What is being asked — Copy the text on Australian war stories starting at "Fact or fiction" and ending at "To be Australian.", swapping "bloke" for "fellow".

Fact or fiction or a likely mixture of both, the tale of a bloke – a scallywag and rogue in civilian life apparently – his acts of bravery and ultimate self-sacrifice is a national tale to be proud of. To be emulated.

 

To be Australian.

 

Growing up, there were always quite a few war books around in the house, particularly the Army WW2 service books – Active Service, Soldiering On, Khaki and Green, Jungle Warfare, etc. Being a reader from an early age, I read them from front to back. If you haven’t read them, I urge you to do so. (They often turn up in secondhand bookshops and are relatively common and cheap, typically $5-$15. The Navy and RAAF had theirs to, but these are not as common.) They are principally composed of personal recollections of men on active duty, with a fairly comprehensive middle section describing the strategic direction of the war over the previous year. The stories are very much a mixed bag – some filled with that special brand that we would call “Australian” humour, and some pregnant with hidden horrors of lived experience and later contemplations. I commend them to you. (Be warned however, some comments and prejudices would not be considered PC today – they are very much a window to the times.)

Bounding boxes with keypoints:
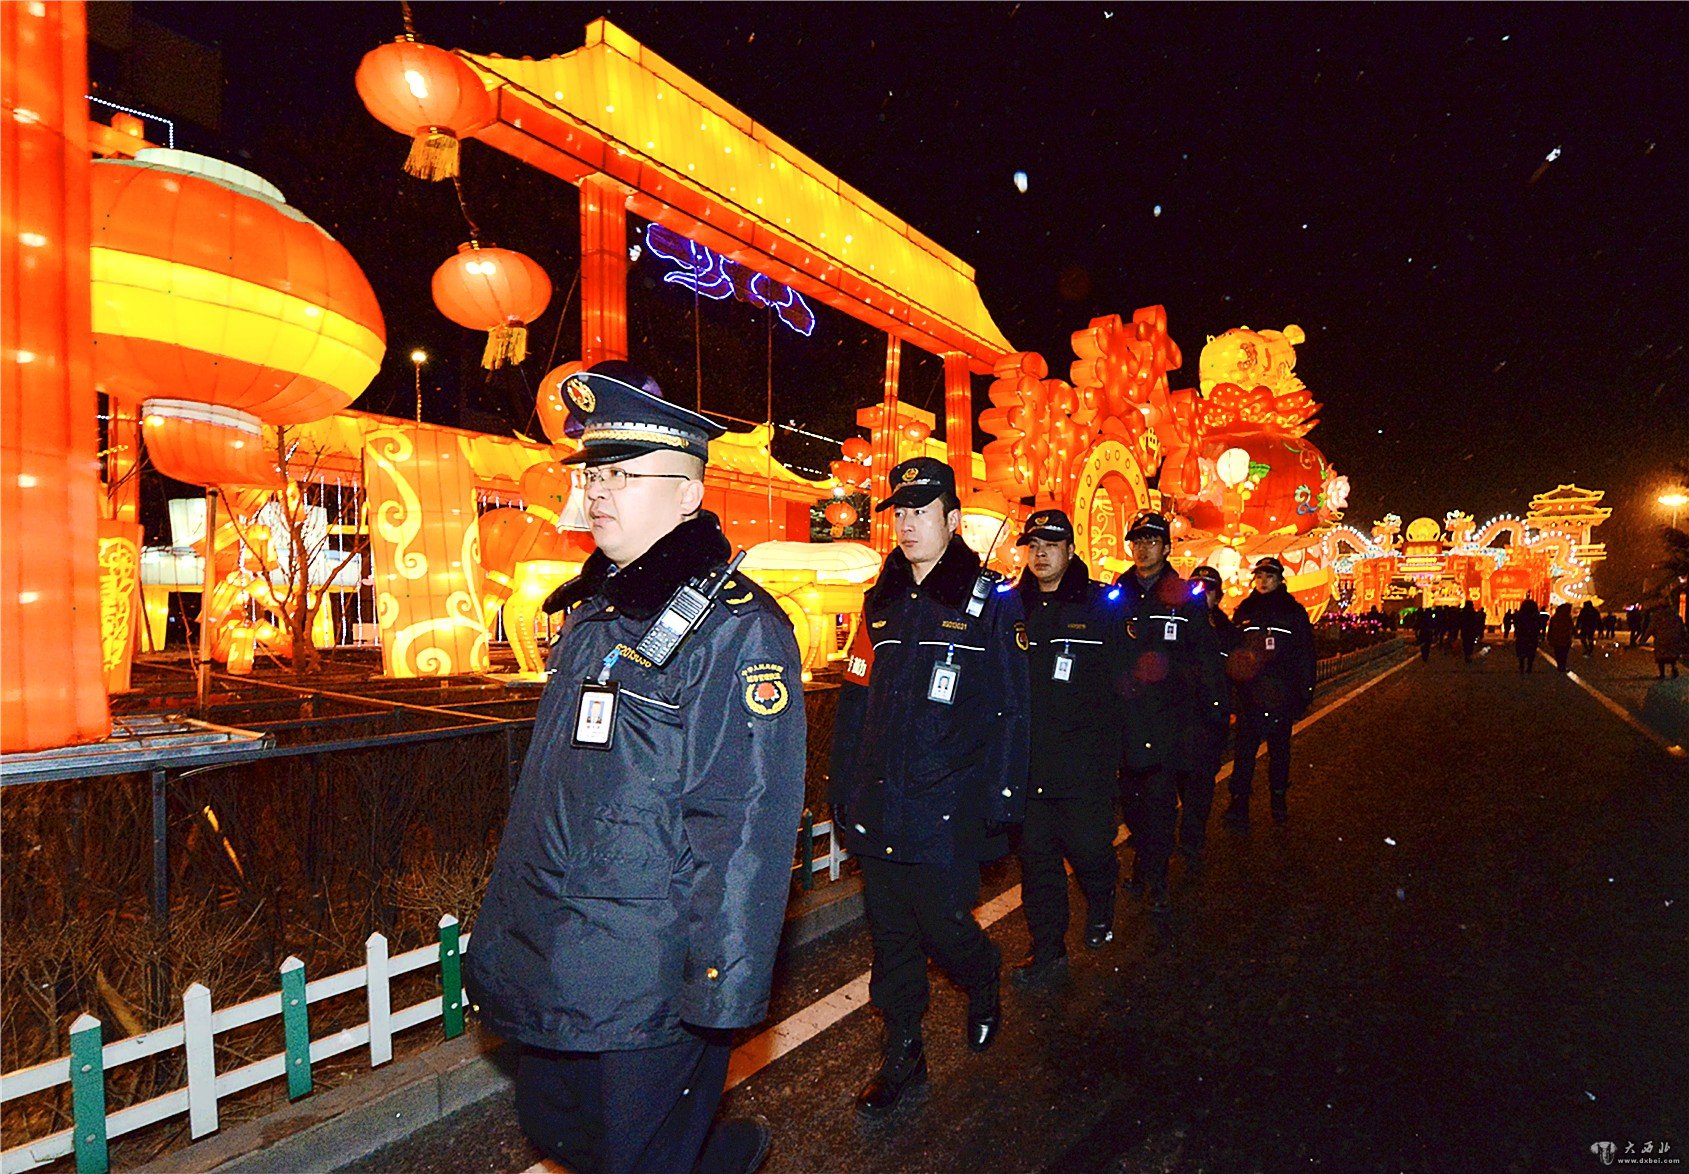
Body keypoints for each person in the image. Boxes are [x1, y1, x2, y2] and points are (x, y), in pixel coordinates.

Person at [464, 362, 806, 1174]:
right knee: (557, 1129)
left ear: (687, 495)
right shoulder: (593, 612)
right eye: (592, 473)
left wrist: (720, 983)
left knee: (634, 1155)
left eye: (622, 474)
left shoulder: (735, 630)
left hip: (652, 967)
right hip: (565, 946)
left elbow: (744, 820)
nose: (598, 491)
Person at [829, 456, 1029, 1118]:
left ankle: (982, 974)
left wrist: (1003, 796)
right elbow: (855, 699)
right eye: (901, 513)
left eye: (922, 511)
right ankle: (903, 1054)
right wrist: (842, 786)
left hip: (948, 801)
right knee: (890, 937)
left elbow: (1012, 707)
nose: (908, 524)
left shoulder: (991, 600)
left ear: (952, 518)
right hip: (881, 799)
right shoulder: (879, 602)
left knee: (943, 927)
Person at [1009, 509, 1124, 986]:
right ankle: (1048, 952)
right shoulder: (1011, 606)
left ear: (1071, 551)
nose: (1040, 554)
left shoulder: (1100, 606)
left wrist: (1118, 754)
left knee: (1090, 852)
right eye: (1033, 545)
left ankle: (1101, 900)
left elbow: (1125, 685)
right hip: (1029, 764)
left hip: (1083, 764)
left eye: (1051, 545)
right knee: (1037, 865)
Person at [1114, 511, 1225, 912]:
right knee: (1132, 805)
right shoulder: (1118, 594)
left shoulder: (1184, 597)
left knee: (1159, 805)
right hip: (1127, 721)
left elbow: (1206, 659)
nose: (1143, 549)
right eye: (1137, 541)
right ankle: (1144, 863)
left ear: (1165, 547)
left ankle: (1157, 879)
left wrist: (1212, 712)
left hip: (1169, 723)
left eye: (1151, 541)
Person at [1224, 556, 1317, 828]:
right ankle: (1238, 805)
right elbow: (1234, 652)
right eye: (1260, 577)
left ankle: (1278, 802)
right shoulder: (1245, 610)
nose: (1263, 582)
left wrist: (1304, 693)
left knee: (1279, 753)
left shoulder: (1293, 612)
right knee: (1244, 754)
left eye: (1269, 577)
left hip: (1281, 696)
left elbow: (1305, 654)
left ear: (1280, 580)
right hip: (1250, 696)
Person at [1186, 565, 1239, 861]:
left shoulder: (1226, 633)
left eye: (1207, 589)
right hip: (1179, 719)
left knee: (1201, 783)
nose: (1200, 594)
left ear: (1218, 596)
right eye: (1195, 587)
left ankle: (1192, 839)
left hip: (1209, 721)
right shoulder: (1177, 627)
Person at [1651, 602, 1685, 679]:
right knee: (1672, 656)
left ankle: (1662, 674)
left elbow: (1651, 628)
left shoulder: (1658, 617)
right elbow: (1682, 628)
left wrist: (1643, 639)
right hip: (1673, 639)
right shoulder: (1676, 617)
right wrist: (1683, 637)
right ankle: (1674, 668)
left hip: (1661, 640)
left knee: (1661, 658)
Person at [1514, 598, 1543, 674]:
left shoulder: (1520, 615)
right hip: (1532, 636)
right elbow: (1539, 625)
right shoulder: (1536, 616)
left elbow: (1516, 624)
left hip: (1522, 635)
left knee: (1521, 651)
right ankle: (1529, 667)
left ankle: (1521, 665)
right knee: (1531, 651)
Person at [1546, 602, 1574, 671]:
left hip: (1557, 637)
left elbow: (1551, 628)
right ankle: (1562, 665)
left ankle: (1560, 665)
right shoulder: (1567, 618)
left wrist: (1549, 637)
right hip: (1565, 638)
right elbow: (1571, 627)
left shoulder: (1555, 617)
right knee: (1564, 653)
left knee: (1558, 652)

Expected output —
Fact or fiction or a likely mixture of both, the tale of a fellow – a scallywag and rogue in civilian life apparently – his acts of bravery and ultimate self-sacrifice is a national tale to be proud of. To be emulated.

 

To be Australian.